We were tired. The hills in Pennsylvania really took their toll on us.
Which came as no surprise, as everyone we’d met who knew anything about either bike travel or geography had told us that our biggest challenge during the journey would be the Pennsylvanian hills.
But relief was just around the corner. Sure, we were still deep in Pennsylvania, but we had been told about this wonderful thing called Rails to Trails, where old, decommissioned railroads are turned into bike paths.
The beauty of the thing is, due to the trains’ inability to climb at steep angles, that these pathways have a maximum elevation of 1 %. Which in practical terms means they are flat.
This what we were dreaming of while pushing our bikes uphill in the excruciating heat.
Now you know how as a kid you wanted something rally badly. Really, really badly. Like an all encompassing craving devouring you from inside.
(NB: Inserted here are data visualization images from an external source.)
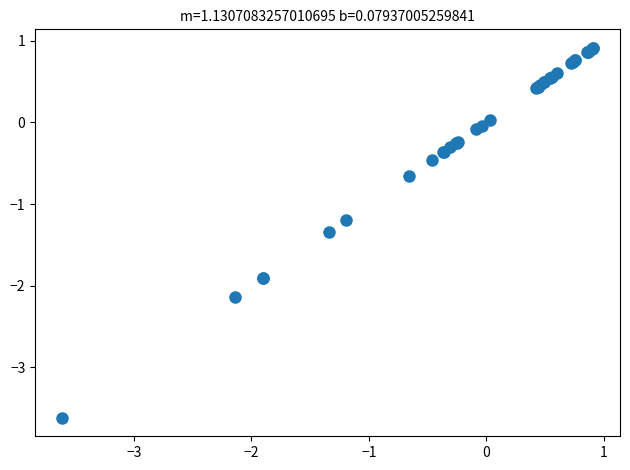

What Y value in the scatter plot is closest to -1?

-1.2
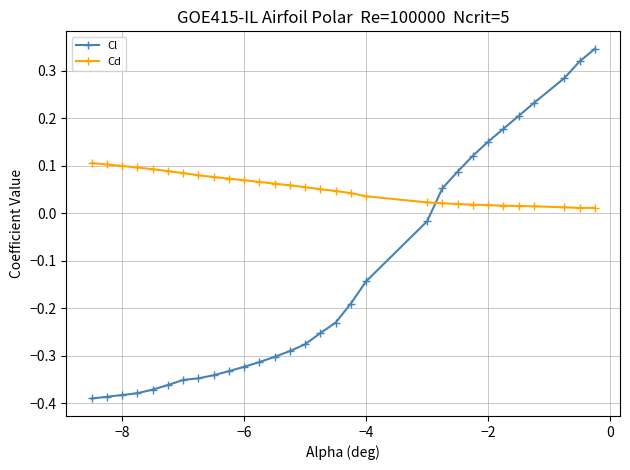

What is the difference between the second highest and second lowest values in the Cl series?

0.7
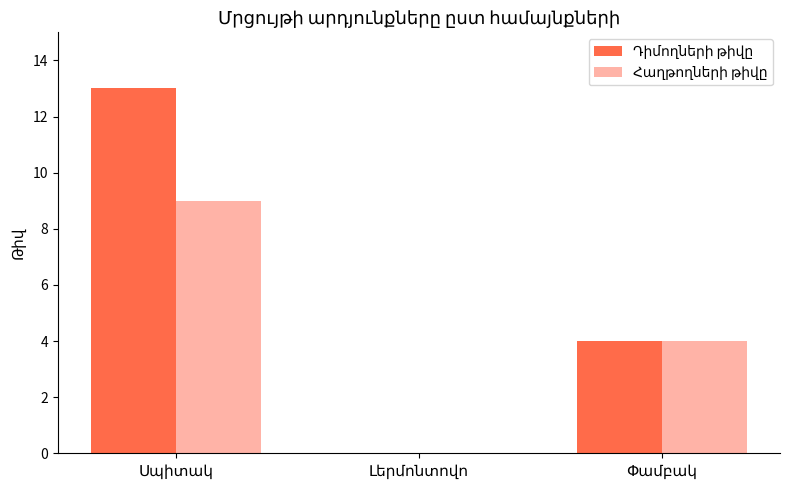

What is the greatest value displayed?

13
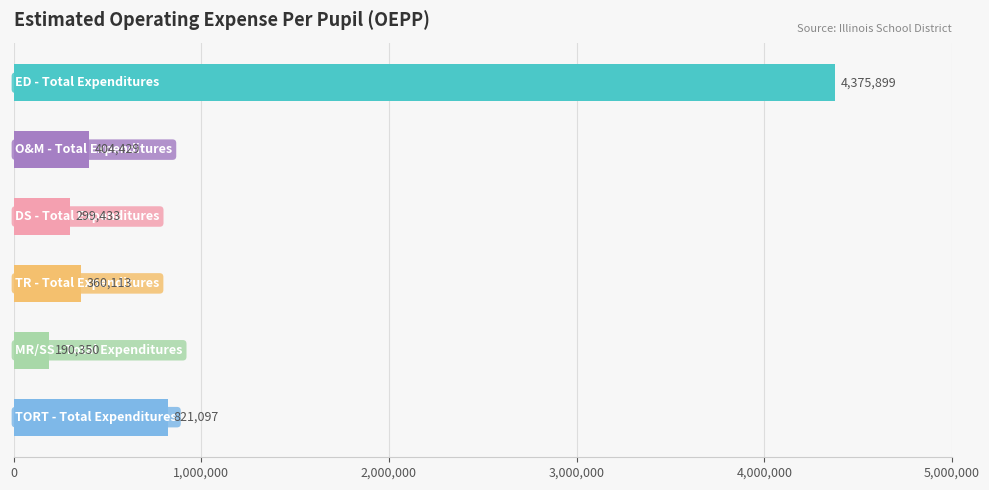

What is the average value?

1075220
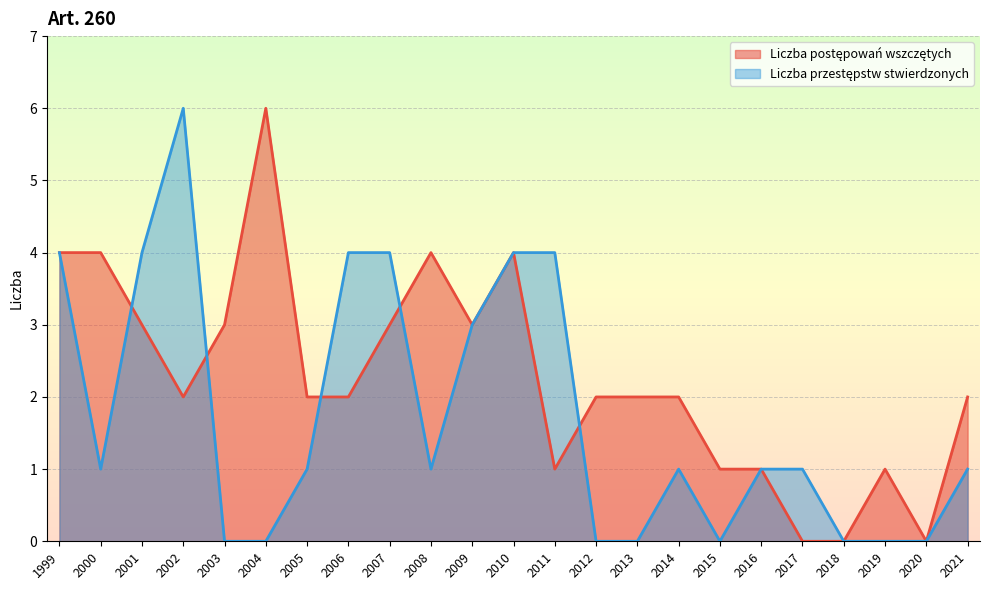

Count the Liczba przestępstw stwierdzonych values in the range 0 to 4.

22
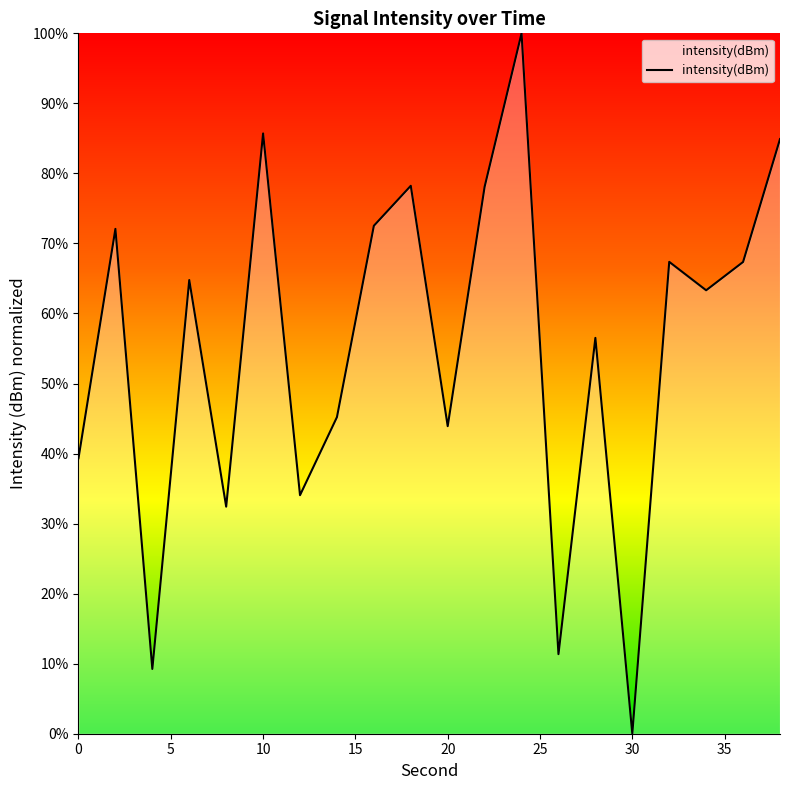

What is the greatest value displayed?

100.0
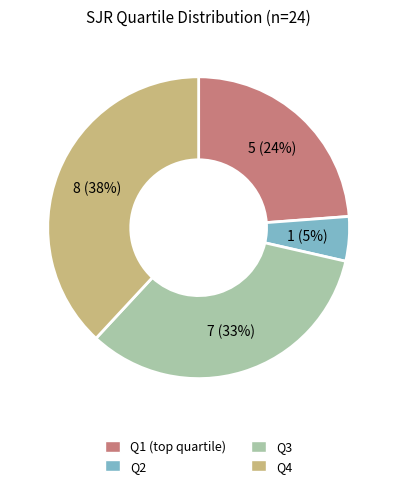

Does any single category account for the majority?

No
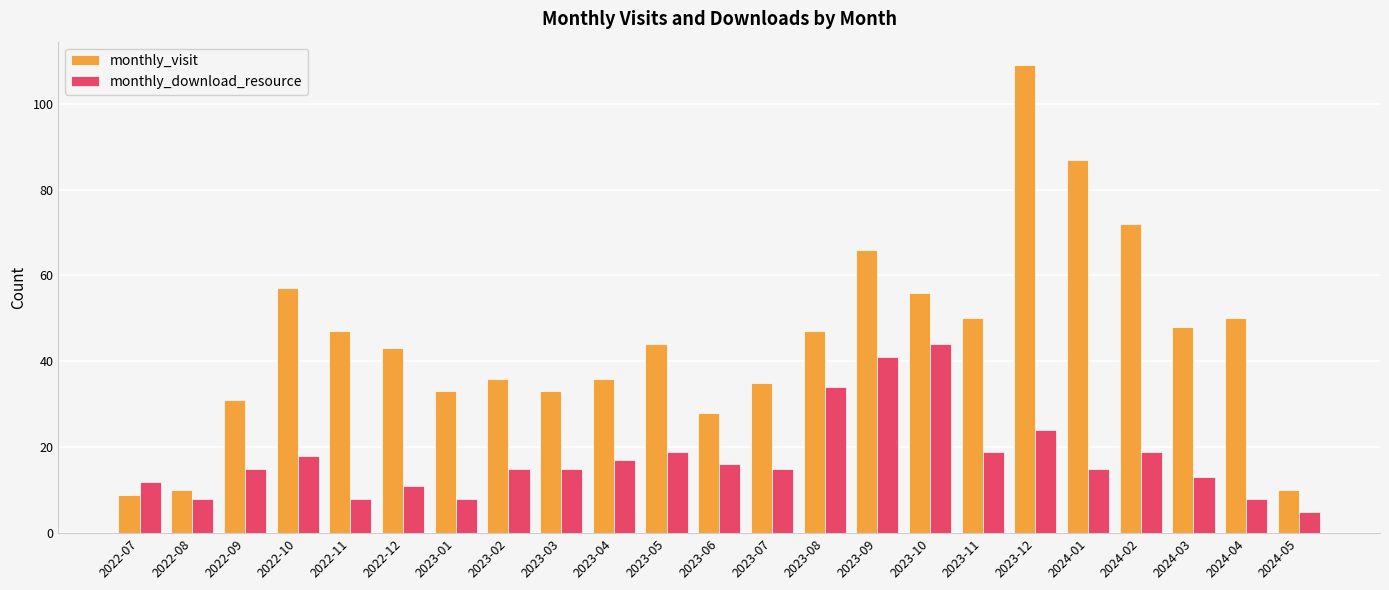

Between 2022-11 and 2023-07, which series saw the biggest shift?

monthly_visit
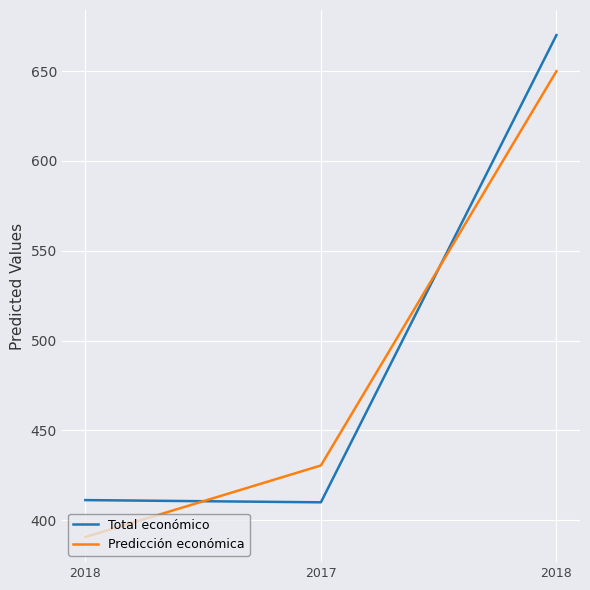

Rank the series by their maximum value, from lowest to highest.

Predicción económica, Total económico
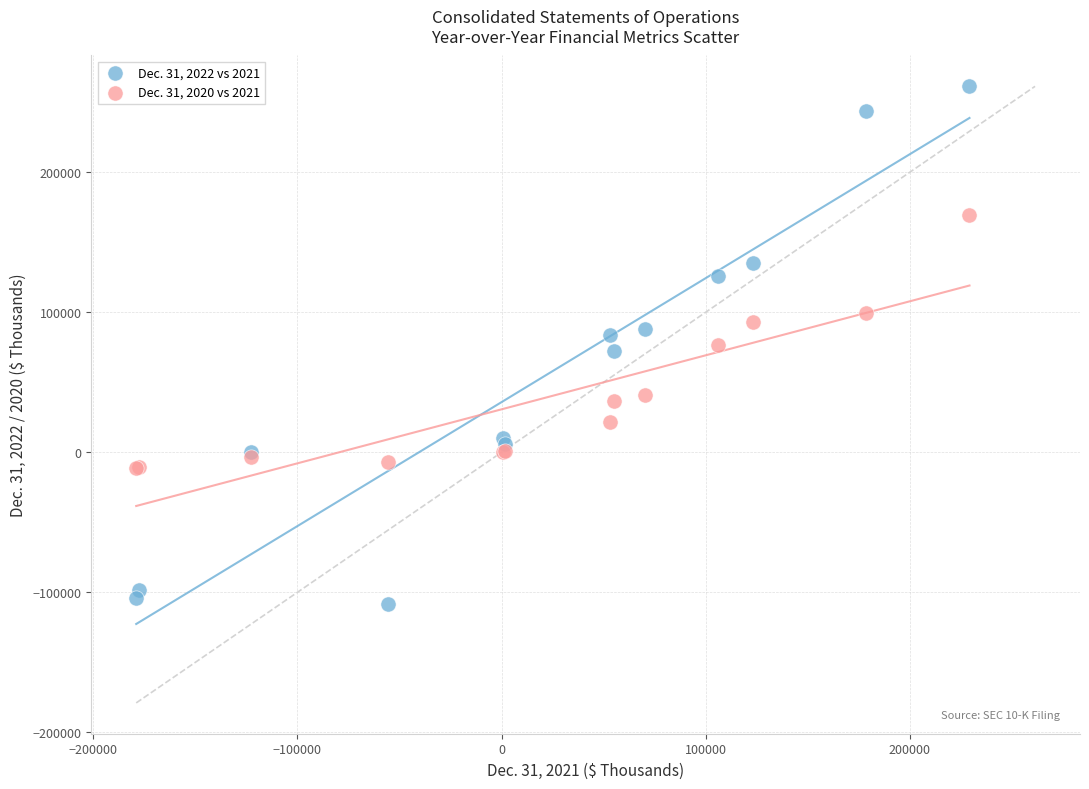

Which series contains the highest Y value?

Dec. 31, 2022 vs 2021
And then once you got the thing you had wished for so much, it turned out to be a disappointment. Which kind of is the way of this world. Even if we’re all adults now.
But not this time.
Once we reached the Great Allegheny Pathway it was like we had crawled out of the desert, and were offered a glass of clear cool water.
It was perfect.
And we were flying along the trail at an average speed we had already forgot was even possible.
The interesting thing is that in order to be this happy we had to endure the hardships of the hills. How else would we have been able to appreciate the beauty of the flat shaded surface we were now riding on?